§ SELECTED EXTRACT
════

Getting Started: Friendship Disability Ministry at Trinity United Methodist Church
In August of 2001, Dan Johnson, Senior Minister of Trinity United Methodist Church in Gainesville, Florida, got a call that would change his life. His 23 year old daughter Shevon was badly injured in a car accident and her future was uncertain. Shevon and her husband Eric were newlyweds, and had only been married for little more than a year. Shevon did survive, but the recovery process was so intense that Shevon remembers telling Eric he could leave the marriage, since their lives would never be the same as before. But Eric stayed, and family and friends rallied around the couple. Together, the family and the Trinity congregation watched God's hand bless their lives in countless ways. An entire community celebrated the birth of the couple's two beautiful children after Shevon's first pregnancy was announced on local television!
Reverend Johnson has always had a heart for people with disabilities. Prior to his daughter's accident, he and a group of Trinity members were meeting regularly to find ways to make the congregation more accessible to everyone. But after the accident, Johnson says he gained a new perspective and his desire to make Trinity a welcoming place for people with disabilities has intensified.
In 2008, Trinity's disability committee added a few more members, began meeting monthly, and launched the "Friendship Disability Ministry." In a short time, the group has done a full assessment on the church's accessibility, added playground equipment for children with special needs, helped finance an accessible bus and hosted an Accessible Sunday Worship service. The group has also hosted several events for children with disabilities, including an Easter Egg Hunt, VBS and a Christmas Hay Ride.
There were many discussions about how to get started and it made sense to simply start working with resources the church already has, such as offering pagers to parents of children with special needs and making youth buddies available to children with special needs during Sunday School. The Friendship Disability Team visited a local school for children with disabilities and came away with lots of ideas to put into practice at the church, including accessible picnic benches. During new construction at the church, the team played a vital role in making sure the new building would be accessible.

════

§ ABOUT THIS EXERCISE
Duplicate the full piece on Trinity's Friendship Disability Ministry word for word. The items that come next are not needed for anything here.

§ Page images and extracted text
════

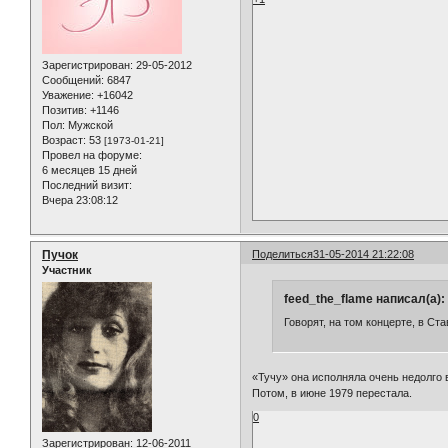
Зарегистрирован
: 29-05-2012
Сообщений:
6847
Уважение:
+16042
Позитив:
+1146
Пол:
Мужской
Возраст:
53
[1973-01-21]
Провел на форуме:
6 месяцев 15 дней
Последний визит:
Вчера 23:08:12
Пучок
Поделиться
31-05-2014 21:22:08
Участник
feed_the_flame написал(а):
Говорят, на том концерте, в Ста
«Тучу» она исполняла очень недолго 
Потом, в июне 1979 перестала.
0
Зарегистрирован
: 12-06-2011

════

§ EXERCISE SOLUTION
Getting Started: Friendship Disability Ministry at Trinity United Methodist Church
In August of 2001, Dan Johnson, Senior Minister of Trinity United Methodist Church in Gainesville, Florida, got a call that would change his life. His 23 year old daughter Shevon was badly injured in a car accident and her future was uncertain. Shevon and her husband Eric were newlyweds, and had only been married for little more than a year. Shevon did survive, but the recovery process was so intense that Shevon remembers telling Eric he could leave the marriage, since their lives would never be the same as before. But Eric stayed, and family and friends rallied around the couple. Together, the family and the Trinity congregation watched God's hand bless their lives in countless ways. An entire community celebrated the birth of the couple's two beautiful children after Shevon's first pregnancy was announced on local television!
Reverend Johnson has always had a heart for people with disabilities. Prior to his daughter's accident, he and a group of Trinity members were meeting regularly to find ways to make the congregation more accessible to everyone. But after the accident, Johnson says he gained a new perspective and his desire to make Trinity a welcoming place for people with disabilities has intensified.
In 2008, Trinity's disability committee added a few more members, began meeting monthly, and launched the "Friendship Disability Ministry." In a short time, the group has done a full assessment on the church's accessibility, added playground equipment for children with special needs, helped finance an accessible bus and hosted an Accessible Sunday Worship service. The group has also hosted several events for children with disabilities, including an Easter Egg Hunt, VBS and a Christmas Hay Ride.
There were many discussions about how to get started and it made sense to simply start working with resources the church already has, such as offering pagers to parents of children with special needs and making youth buddies available to children with special needs during Sunday School. The Friendship Disability Team visited a local school for children with disabilities and came away with lots of ideas to put into practice at the church, including accessible picnic benches. During new construction at the church, the team played a vital role in making sure the new building would be accessible.